Stocks waver as US debt talks drag on

BLOOMBERG

Global markets were mixed on Tuesday, with US stock futures trading in a tight range ahead of debt-ceiling talks. A standoff over whether to raise the federal debt limit is sidelining many investors as they wait for a breakthrough in Washington. In Europe, Vodafone Group Plc shares sank on weak earnings and Telecom Italia SpA fell after a report that Italy’s state lender will drop its offer for the carrier’s landline network. More broadly the region’s Stoxx Europe 600 index was little changed.
“We are all looking to Congress and the White House to see how the US debt ceiling discussions are moving ahead,” said Joachim Klement, head of strategy, accounting and sustainability at Liberum Capital. “Now that we have sufficient clarity on central bank policy and are close to the rate hike cycle peak, investors are looking for clarity on the political front before coming earnings season.”
Treasury Secretary Janet Yellen warned that the US is already paying a price for its failure to raise the federal debt limit and reiterated her department may run out of cash as soon as June 1.
Still, most investors say they expect politicians to reach a last-minute deal to stave off default. Yields on policy-sensitive two-year Treasuries fell three basis points, trading below 4%.
Appetite for risk-taking has been sapped by a panoply of factors. The US economy is slowing while inflation is still running hot, and a run of regional bank failures has stirred fears of a credit crunch. In Bank of America Corp’s latest survey 65% of participants said the economy will weaken, and reported bigger allocations to havens such as cash and big tech.

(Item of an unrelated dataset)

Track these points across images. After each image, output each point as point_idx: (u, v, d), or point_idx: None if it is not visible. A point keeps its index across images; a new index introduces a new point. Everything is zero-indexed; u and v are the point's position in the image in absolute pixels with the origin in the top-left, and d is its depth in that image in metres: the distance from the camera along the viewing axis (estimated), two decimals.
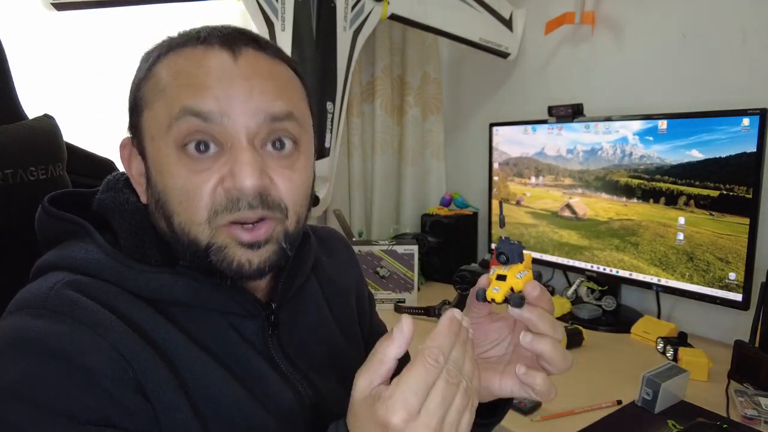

“We believe Japanese stocks still have further to go,” Fabiana Fedeli, chief investment officer for equities and multi assets at M&G Plc, said on Bloomberg Television.
Chinese stocks fell in Shanghai and Shenzhen after official data showed industrial output, retail sales and fixed investment all missed estimates in April. Analysts forecast more policy support later this year.
“Markets are still absorbing some of this morning’s earnings reports, but today’s China data was a little disappointing which is prompting some weakness in luxury retail and basic resources,” said Michael Hewson, chief market analyst at CMC Markets UK.
The dollar retreated against most Group of 10 peers. Crude prices held a modest gain after the International Energy Agency (IEA) said oil demand will climb more strongly than previously estimated this year.